Leaving New Orleans in the fall of 1989, I assumed I’d be back for a career there, following the obvious progression from youthful writer of long, deeply moving features to whiz-bang young novelist to learned gray sage. That never happened, for various reasons, though I did return for a second summer as an intern, and I did get to write some of those features. OK, at least they were long — I’m not sure about the “deeply moving” part.
I’d never imagined that I’d wind up in Washington, D.C. working for trade publication specializing in indoor air quality, of all things. The subject was about as exciting as I’d expected, but it was invaluable experience — I wrote more than 20 stories a week sometimes, learned the basics of laying out a paper and always had to think of what we did as a business. I had no inkling that from there I’d wind up in New York City, rewriting skeletal wire copy about something called mortgage-backed securities for an online experiment started by the Wall Street Journal. (In 1989 I doubt I’d even heard of the Internet.) I had not the faintest idea that my WSJ.com stint would turn into 13 years of being a reporter and an editor and a manager and a projects guy, that I’d get to write a weekly column about technology and a daily one about sportswriting, and that I’d be given an education by way of never-ending experiment in making a newspaper work in the online world. I didn’t dream that being a New York Mets fan could lead to blogging about that team for a surprisingly large audience that would become a cherished community. Nor could I have imagined that I’d find my way to EidosMedia, where I’d work with world-class technology to produce newspapers for a new era and help editors at those newspapers work more efficiently to meet that era’s challenges and find its opportunities.

- _Exercise goal_
Write the next part of the memoir about a career path from New Orleans to online journalism, starting after its last sentence. The rows that follow were taken from a different source than the text.

- _Dataset extract_
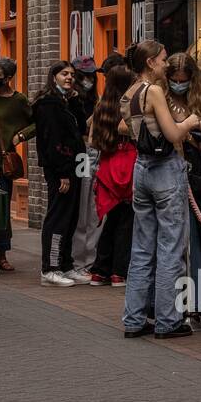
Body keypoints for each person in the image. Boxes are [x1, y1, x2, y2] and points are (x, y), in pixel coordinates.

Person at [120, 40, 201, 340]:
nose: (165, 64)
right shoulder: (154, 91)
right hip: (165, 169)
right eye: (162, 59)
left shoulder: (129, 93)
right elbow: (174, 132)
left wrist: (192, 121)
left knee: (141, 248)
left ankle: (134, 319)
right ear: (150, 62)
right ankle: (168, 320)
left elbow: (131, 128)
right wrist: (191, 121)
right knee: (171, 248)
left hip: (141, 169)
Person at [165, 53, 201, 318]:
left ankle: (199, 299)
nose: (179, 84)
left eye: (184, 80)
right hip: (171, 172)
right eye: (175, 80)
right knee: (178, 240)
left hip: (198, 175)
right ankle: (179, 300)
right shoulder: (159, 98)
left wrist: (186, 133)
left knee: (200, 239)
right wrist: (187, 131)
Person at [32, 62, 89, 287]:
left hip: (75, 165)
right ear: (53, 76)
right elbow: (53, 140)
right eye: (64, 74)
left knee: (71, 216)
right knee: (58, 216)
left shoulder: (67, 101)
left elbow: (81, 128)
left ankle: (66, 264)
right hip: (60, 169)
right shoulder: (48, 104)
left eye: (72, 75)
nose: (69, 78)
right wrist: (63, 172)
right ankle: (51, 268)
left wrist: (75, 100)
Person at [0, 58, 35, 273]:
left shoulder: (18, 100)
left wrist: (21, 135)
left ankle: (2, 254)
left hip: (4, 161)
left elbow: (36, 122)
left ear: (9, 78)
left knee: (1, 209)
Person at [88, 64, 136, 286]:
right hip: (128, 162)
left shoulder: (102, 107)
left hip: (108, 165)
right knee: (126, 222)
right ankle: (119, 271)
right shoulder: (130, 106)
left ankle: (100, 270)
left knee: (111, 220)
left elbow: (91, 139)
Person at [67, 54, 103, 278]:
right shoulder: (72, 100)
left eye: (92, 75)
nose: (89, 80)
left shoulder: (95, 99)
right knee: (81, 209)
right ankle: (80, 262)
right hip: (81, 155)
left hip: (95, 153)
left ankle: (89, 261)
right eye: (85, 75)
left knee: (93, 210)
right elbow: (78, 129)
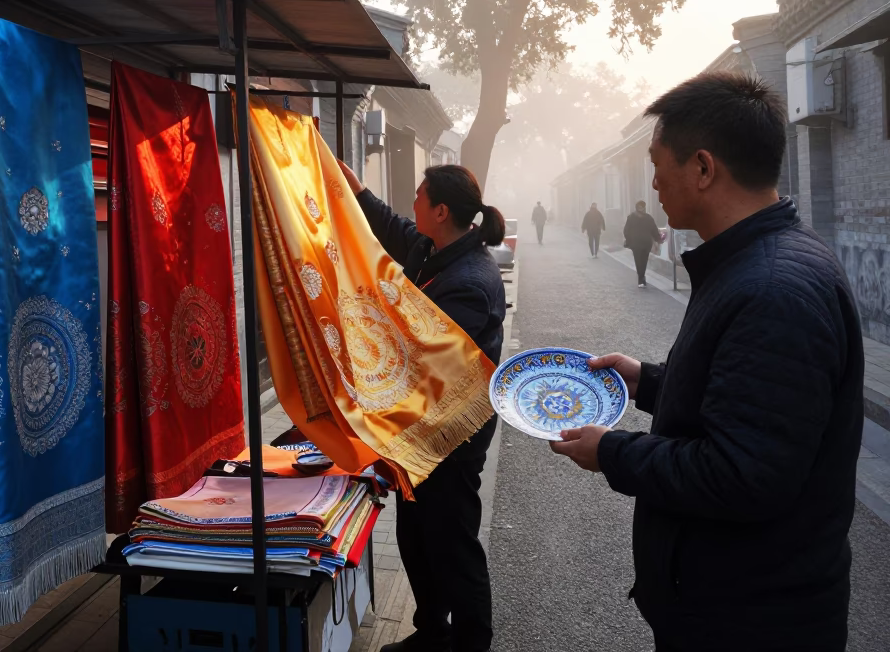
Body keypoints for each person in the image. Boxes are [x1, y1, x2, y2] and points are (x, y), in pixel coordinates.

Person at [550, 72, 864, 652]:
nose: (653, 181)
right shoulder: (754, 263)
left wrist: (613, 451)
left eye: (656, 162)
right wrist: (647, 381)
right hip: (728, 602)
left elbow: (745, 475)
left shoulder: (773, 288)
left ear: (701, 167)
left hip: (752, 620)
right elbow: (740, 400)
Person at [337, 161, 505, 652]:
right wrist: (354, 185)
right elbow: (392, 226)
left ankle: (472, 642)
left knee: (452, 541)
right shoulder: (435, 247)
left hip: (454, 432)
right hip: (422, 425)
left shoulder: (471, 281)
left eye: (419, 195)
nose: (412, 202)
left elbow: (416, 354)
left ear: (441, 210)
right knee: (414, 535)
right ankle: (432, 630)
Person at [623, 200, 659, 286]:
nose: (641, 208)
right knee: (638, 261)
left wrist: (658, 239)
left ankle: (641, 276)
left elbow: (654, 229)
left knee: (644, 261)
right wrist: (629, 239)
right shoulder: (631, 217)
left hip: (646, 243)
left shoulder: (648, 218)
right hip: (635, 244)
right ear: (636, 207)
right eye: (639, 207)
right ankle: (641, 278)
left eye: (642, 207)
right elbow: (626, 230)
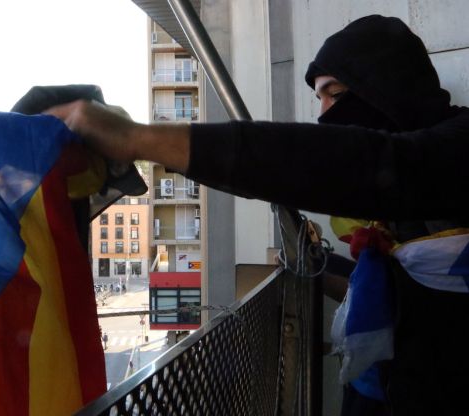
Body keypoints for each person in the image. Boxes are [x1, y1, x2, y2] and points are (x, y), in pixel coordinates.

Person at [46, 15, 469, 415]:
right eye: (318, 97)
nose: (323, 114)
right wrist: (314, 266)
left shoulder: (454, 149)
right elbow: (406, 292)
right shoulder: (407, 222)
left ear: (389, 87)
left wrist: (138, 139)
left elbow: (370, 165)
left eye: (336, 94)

- _Answer to this problem_
My 20-year-old self would have found that career path bizarre, but then it’s a rare 20-year-old who understands that most career paths will have plenty of unexpected loops and turns.
Anyway, it all began in New Orleans in 1989. Now, in New Orleans in 2009, I’ll be eager to get some clues about where this industry is going. But I’ll also, inevitably, be thinking back to how I began, in that same place, literally half my lifetime ago.